Nicht überraschend: Der Rat der Europäischen Zentralbank (EZB) hat wie erwartet beschlossen, die Leitzinsen unverändert zu lassen, nachdem er sie im Juni erstmals seit 2019 gesenkt hatte. Wie die EZB mitteilte, bleibt der Satz für Bankeinlagen bei der EZB bei 3,75 Prozent. Zum weiteren Zinskurs heißt es in der Mitteilung: “Der EZB-Rat ist entschlossen, dafür zu sorgen, dass die Inflation rechtzeitig zu ihrem mittelfristigen Ziel von 2 Prozent zurückkehrt. Er wird die Leitzinsen so lange ausreichend restriktiv halten, wie es zur Erreichung dieses Ziels erforderlich ist.” Der EZB-Rat werde weiterhin einen datenabhängigen Ansatz verfolgen und von Sitzung zu Sitzung entscheiden, um die angemessene Höhe und Dauer der geldpolitischen Restriktion zu bestimmen. “Insbesondere werden seine Zinsentscheidungen auf seiner Einschätzung der Inflationsaussichten vor dem Hintergrund der eingehenden Wirtschafts- und Finanzdaten, der Dynamik der zugrunde liegenden Inflation und der Stärke der geldpolitischen Transmission beruhen. Der EZB-Rat legt sich nicht im Voraus auf einen bestimmten Zinspfad fest.” Bedeutet wieder einmal, nichts Genaues weiß man nicht.

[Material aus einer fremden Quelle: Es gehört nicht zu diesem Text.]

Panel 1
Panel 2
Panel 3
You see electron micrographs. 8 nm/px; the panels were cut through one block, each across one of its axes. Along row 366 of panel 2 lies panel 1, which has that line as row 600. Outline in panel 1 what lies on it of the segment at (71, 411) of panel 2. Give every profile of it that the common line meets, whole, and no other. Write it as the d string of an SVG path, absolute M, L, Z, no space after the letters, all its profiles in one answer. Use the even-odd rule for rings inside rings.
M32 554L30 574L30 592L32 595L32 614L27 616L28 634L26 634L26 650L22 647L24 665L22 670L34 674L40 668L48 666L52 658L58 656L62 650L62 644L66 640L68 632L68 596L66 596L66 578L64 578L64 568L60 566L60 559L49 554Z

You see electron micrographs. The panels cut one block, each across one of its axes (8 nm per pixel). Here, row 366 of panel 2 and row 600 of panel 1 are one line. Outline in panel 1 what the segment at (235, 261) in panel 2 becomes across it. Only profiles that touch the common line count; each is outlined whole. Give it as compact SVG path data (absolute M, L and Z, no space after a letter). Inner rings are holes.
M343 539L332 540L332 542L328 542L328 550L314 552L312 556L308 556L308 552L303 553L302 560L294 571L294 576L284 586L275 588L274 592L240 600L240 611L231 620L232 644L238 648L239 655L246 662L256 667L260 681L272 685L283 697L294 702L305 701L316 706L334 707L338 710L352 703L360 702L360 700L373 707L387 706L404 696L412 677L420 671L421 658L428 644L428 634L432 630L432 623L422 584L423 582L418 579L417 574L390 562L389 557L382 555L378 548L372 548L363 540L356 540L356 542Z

Volkswirte hatten ebenfalls mit einer Zinspause gerechnet. Zwar ist die Inflation in der Eurozone im Juni auf 2,5 Prozent gesunken. Sie liegt damit nicht mehr weit entfernt von der Zielmarke der EZB von 2,0 Prozent, die sie als optimales Niveau für die Wirtschaft anstrebt. Sorgen bereitet der Euro-Notenbank aber die Teuerung im Dienstleistungssektor, die sich als sehr hartnäckig erweist. Im Juni lag sie wie schon im Mai bei 4,1 Prozent. Laut einer Umfrage der Nachrichtenagentur Reuters aus der vorigen Woche rechnen Volkswirte damit, dass die EZB die Zinsen in diesem Jahr noch zwei Mal senken wird. Die Ökonomen erwarten auf den Zinssitzungen im September und im Dezember Schritte nach unten um jeweils einen Viertelprozentpunkt. Die Märkte würde es freuen. Mal schauen, was nach der Sommerpause an der Inflationsfront passiert. Ihr Autor geht weiterhin nur von einem Zinsschritt aus. Es wird natürlich auch darauf ankommen, ob es eine zweite Amtszeit Biden oder Trump im Weißen Haus gibt.